Ahora vuelvo a sentir
la dureza de los kilómetros que me separan de algunos de mis seres queridos y
de nuevo regresa ese pensamiento, quizá con más fuerza que antes, porque aún no
es demasiado tarde y, pese a ello, tampoco estaré. Un día sonará el teléfono y uno de mis
hermanos, tal vez uno de mis sobrinos, me llamará y pronunciará las palabras
que temo oir. Yo prepararé la maleta, haré un largo viaje y me despediré de unos
oídos que no me escucharán, porque estarán ya sordos a todas las voces.
Sé que hago lo
correcto. Mis obligaciones están aquí, en mi casa, junto a mi familia, a la que
debo atender en primer lugar, pero las personas con las que compartí mi
infancia y mi primera juventud son igualmente importantes para mí. Su ausencia
se me ha hecho difícil siempre, pero cuando esta se ha convertido en
definitiva, la he sentido con todo el peso de los días transcurridos desde que nos separamos,
con el de las palabras que no nos dijimos, con el de las risas que no
compartimos.
A veces noto una punzada de envidia al oir a mis amigas contar que han salido de compras con su
madre, que fueron a la peluquería con su hermana o que tuvieron una comida
familiar. Las envidio porque tienen el apoyo de los suyos, porque pueden
compartir buenos y malos momentos con las personas que aman y, por encima de
todo, porque están ahí cuando son necesarias.
El mundo se ha
convertido en un lugar muy pequeño, gracias a la rapidez de los transportes y
las distancias han perdido mucha fuerza, debido a la existencia del internet,
las redes sociales y el teléfono móvil, que nos acompaña allá donde vamos.
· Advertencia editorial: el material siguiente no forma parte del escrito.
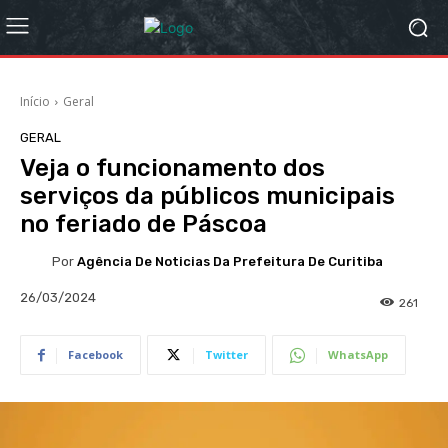
Início
Geral
GERAL
Veja o funcionamento dos
serviços da públicos municipais
no feriado de Páscoa
Por
Agência De Noticias Da Prefeitura De Curitiba
26/03/2024
261
Facebook
Twitter
WhatsApp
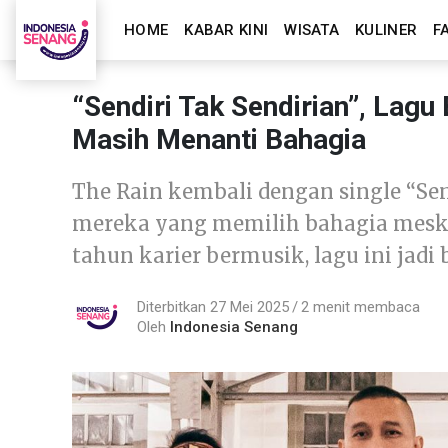
HOME
KABAR KINI
WISATA
KULINER
F
“Sendiri Tak Sendirian”, Lag
Masih Menanti Bahagia
The Rain kembali dengan single “Sen
mereka yang memilih bahagia meski s
tahun karier bermusik, lagu ini jadi
Diterbitkan 27 Mei 2025
2 menit membaca
Oleh
Indonesia Senang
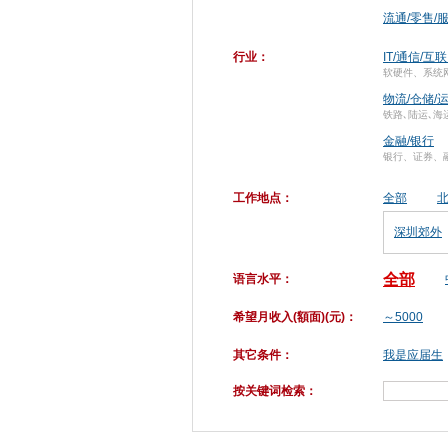
流通/零售/
行业：
IT/通信/互
软硬件、系统
物流/仓储/
铁路､陆运､海
金融/银行
银行、证券、
工作地点：
全部
深圳郊外
全部
语言水平：
希望月收入(額面)(元)：
～5000
其它条件：
我是应届生
按关键词检索：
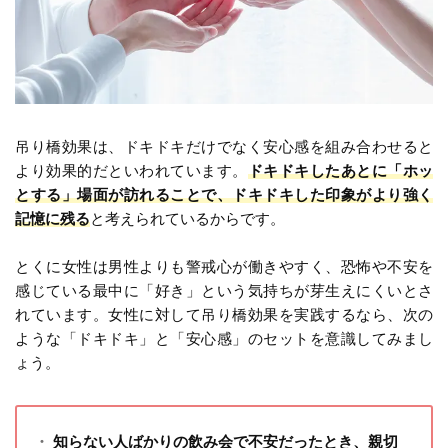
吊り橋効果は、ドキドキだけでなく安心感を組み合わせると
より効果的だといわれています。
ドキドキしたあとに「ホッ
とする」場面が訪れることで、ドキドキした印象がより強く
記憶に残る
と考えられているからです。
とくに女性は男性よりも警戒心が働きやすく、恐怖や不安を
感じている最中に「好き」という気持ちが芽生えにくいとさ
れています。女性に対して吊り橋効果を実践するなら、次の
ような「ドキドキ」と「安心感」のセットを意識してみまし
ょう。
知らない人ばかりの飲み会で不安だったとき、親切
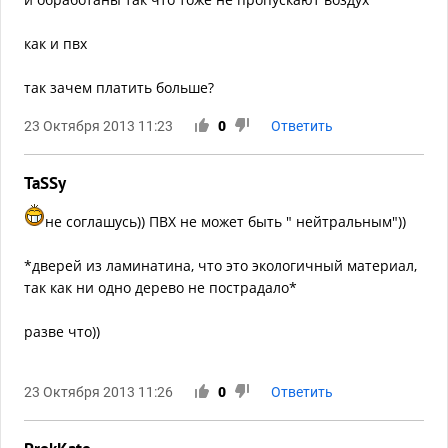
как и пвх
так зачем платить больше?
23 Октября 2013 11:23
0
Ответить
TaSSy
не соглашусь)) ПВХ не может быть " нейтральным"))
*дверей из ламинатина, что это экологичный материал,
так как ни одно дерево не пострадало*
разве что))
23 Октября 2013 11:26
0
Ответить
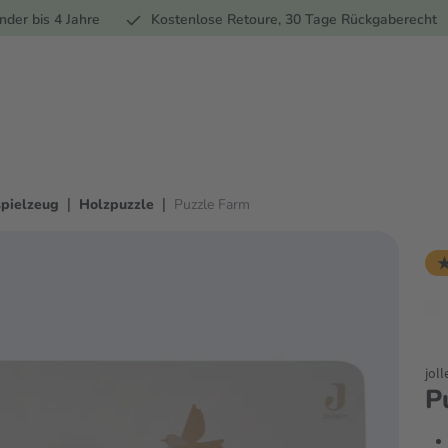
Ernährung
Pflege
Marken
Geschenke
Sale
Ratgebe
nder bis 4 Jahre
Kostenlose Retoure, 30 Tage Rückgaberecht
|
|
pielzeug
Holzpuzzle
Puzzle Farm
★
joll
P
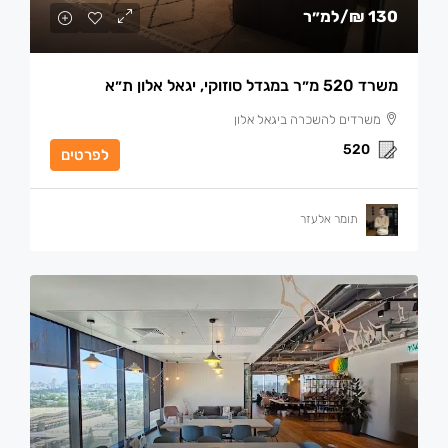
130 ₪
/למ״ר
משרד 520 מ״ר במגדל סוזוקי, יגאל אלון ת״א
משרדים להשכרה ביגאל אלון
520
לפרטים
תומר אלעזר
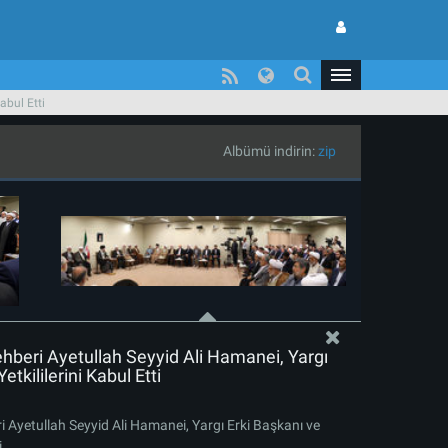
abul Etti
Albümü indirin:
zip
ehberi Ayetullah Seyyid Ali Hamanei, Yargı
etkililerini Kabul Etti
ri Ayetullah Seyyid Ali Hamanei, Yargı Erki Başkanı ve
i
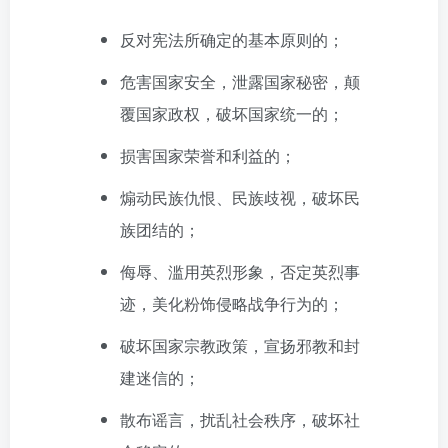
反对宪法所确定的基本原则的；
危害国家安全，泄露国家秘密，颠
覆国家政权，破坏国家统一的；
损害国家荣誉和利益的；
煽动民族仇恨、民族歧视，破坏民
族团结的；
侮辱、滥用英烈形象，否定英烈事
迹，美化粉饰侵略战争行为的；
破坏国家宗教政策，宣扬邪教和封
建迷信的；
散布谣言，扰乱社会秩序，破坏社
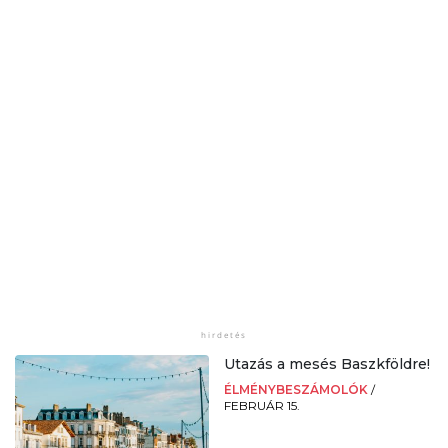
Utazás a mesés Baszkföldre!
ÉLMÉNYBESZÁMOLÓK
/
FEBRUÁR 15.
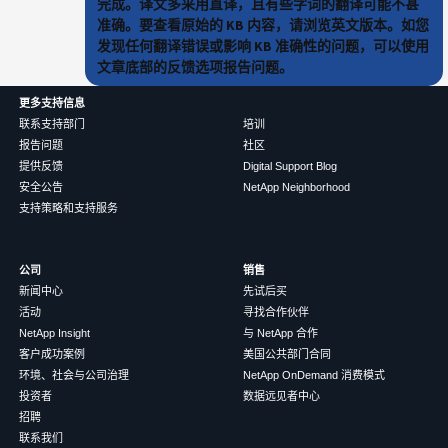
完成。译文多采用直译，且有些字词的翻译可能不甚
准确。要查看原始的 KB 内容，请浏览英文版本。如您
发现任何翻译错误或影响 KB 准确性的问题，可以使用
文章底部的反馈选项报告问题。
更多支持信息
联系支持部门
培训
报告问题
社区
提供反馈
Digital Support Blog
安全公告
NetApp Neighborhood
支持策略和支持服务
公司
销售
新闻中心
先试后买
活动
寻找合作伙伴
NetApp Insight
与 NetApp 合作
客户成功案例
美国公共部门合同
环境、社会与公司治理
NetApp OnDemand 消费模式
投资者
数据远见者中心
招聘
联系我们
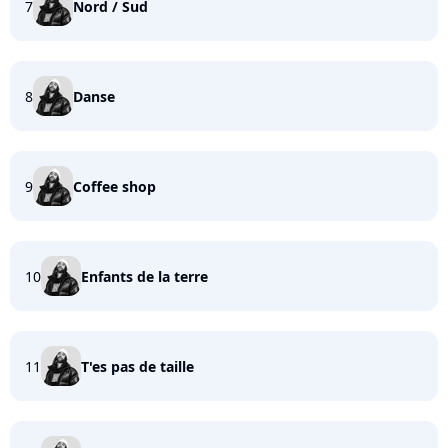
7
Nord / Sud
8
Danse
9
Coffee shop
10
Enfants de la terre
11
T'es pas de taille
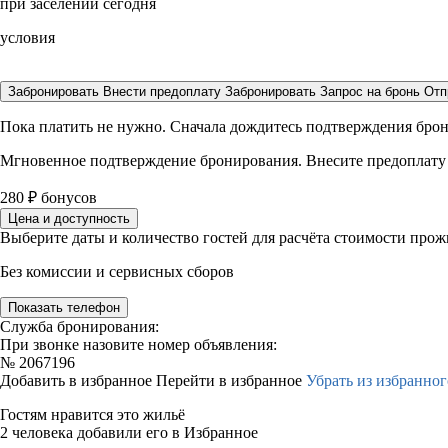
при заселении сегодня
условия
Забронировать
Внести предоплату
Забронировать
Запрос на бронь
Отп
Пока платить не нужно. Сначала дождитесь подтверждения бро
Мгновенное подтверждение бронирования. Внесите предоплату
280
₽
бонусов
Цена и доступность
Выберите даты и количество гостей для расчёта стоимости про
Без комиссии и сервисных сборов
Показать телефон
Служба бронирования:
При звонке назовите номер объявления:
№
2067196
Добавить в избранное
Перейти в избранное
Убрать из избранног
Гостям нравится это жильё
2 человека добавили его в Избранное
Nunca sentiremos lo mismo que aquel emigrante del siglo XVIII que partía hacia
América o Australia, para no volver jamás a casa. No sabremos, afortunadamente,
lo que es recibir una carta contándonos que “hace tres meses murió tu padre”,
así que en realidad tampoco debería quejarme tanto.
Lo malo es que el
corazón no entiende de estas cosas, limitándose a sentir, y el mío se siente
triste por no poder despedirse con un beso y por no acompañar un trecho, aunque
sea solo hasta la puerta, a aquellos que se van.
La distancia es buena
casi siempre, dura en ocasiones y, algunas veces, casi insoportable.